Ancien président de la commission indépendante sur les abus sexuels dans l’Église, puis de la fondation des Apprentis d’Auteuil, Jean-Marc Sauvé a construit son parcours autour d’un engagement constant en faveur des plus fragiles. Selon Ouest France, cette vocation trouve ses racines dans l’éducation reçue au sein de sa famille, où le service des autres occupait une place centrale.

Ce qu'il faut retenir

  • Jean-Marc Sauvé a présidé deux institutions majeures : la commission sur les abus sexuels dans l’Église (2018-2021) et la fondation des Apprentis d’Auteuil.
  • Son engagement s’inscrit dans une tradition familiale où le soutien aux plus vulnérables était une priorité.
  • Il a marqué son passage à la tête de la commission par des travaux fondateurs sur la lutte contre les violences sexuelles dans l’institution ecclésiastique.
  • La fondation des Apprentis d’Auteuil, qu’il a dirigée, se consacre à l’éducation et à l’insertion des jeunes en difficulté.
  • Son parcours illustre une forme d’engagement public au long cours, alliant expertise administrative et action sociale.

Un parcours marqué par l’engagement social

Jean-Marc Sauvé, énarque de formation, a toujours placé l’intérêt général au cœur de ses missions. Après avoir gravi les échelons de l’administration française, il s’est tourné vers des responsabilités associatives et institutionnelles. Son passage à la tête de la commission indépendante sur les abus sexuels dans l’Église (CIIVISE) entre 2018 et 2021 a été particulièrement remarqué. Selon Ouest France, cette instance a permis de documenter l’ampleur des violences sexuelles dans l’Église catholique et de proposer des mesures pour y remédier. « Notre travail a permis de donner la parole aux victimes et de mettre en lumière des mécanismes systémiques », a-t-il expliqué à l’époque.

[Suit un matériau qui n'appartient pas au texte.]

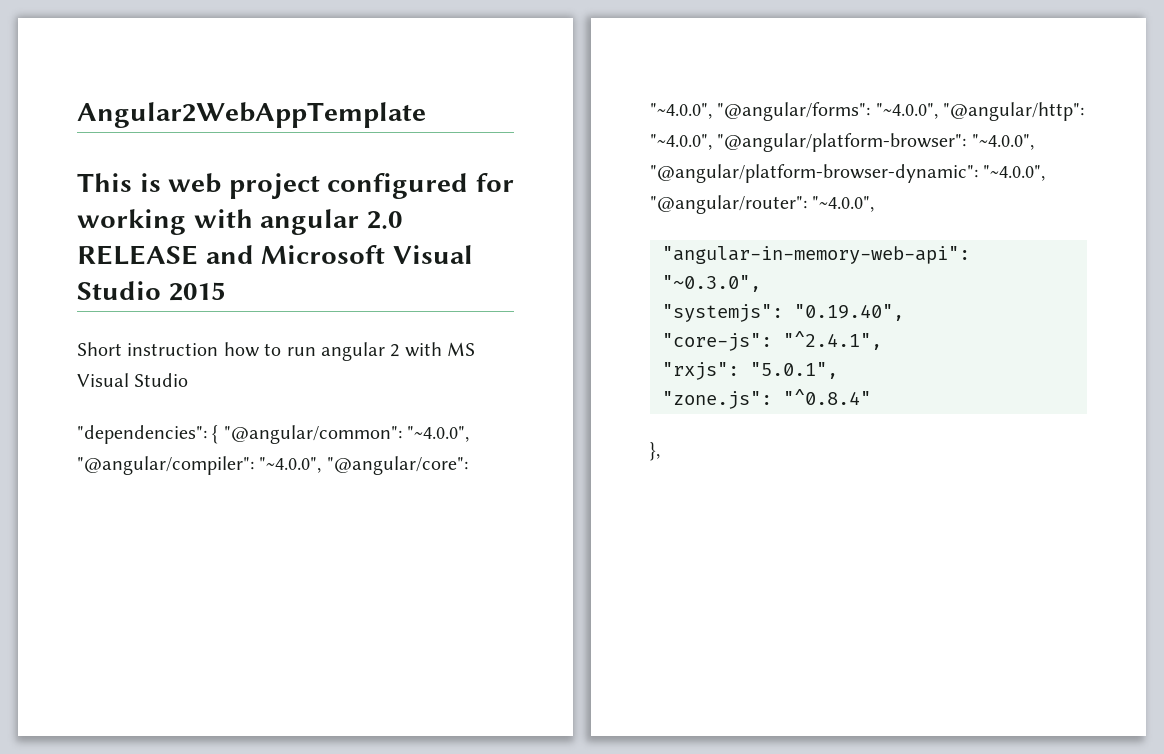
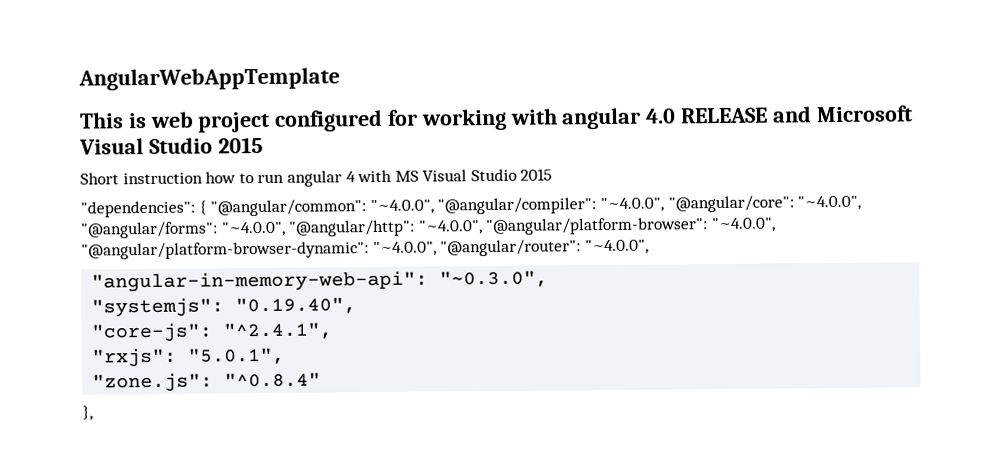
[77,102,426,128] Angular2WebAppTemplate -> [78,67,340,91] AngularWebAppTemplate
[366,211,402,229] 2.0 -> [645,108,677,124] 4.0
[390,344,400,357] 2 -> [345,171,356,183] 4
(189, 380) none -> [520,168,553,181] 2015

La fondation des Apprentis d’Auteuil, une autre facette de son action

En 2021, Jean-Marc Sauvé prend la présidence de la fondation des Apprentis d’Auteuil, une institution historique dédiée à l’éducation et à l’insertion des jeunes en difficulté. Créée en 1866, cette fondation accueille chaque année des milliers de jeunes issus de milieux défavorisés ou en rupture avec leur famille. « Travailler avec les Apprentis d’Auteuil, c’est prolonger une tradition de solidarité qui remonte à la fin du XIXe siècle », a-t-il souligné. Sous sa direction, l’institution a renforcé ses programmes d’accompagnement vers l’emploi et la formation professionnelle, tout en développant des dispositifs innovants pour les jeunes migrants.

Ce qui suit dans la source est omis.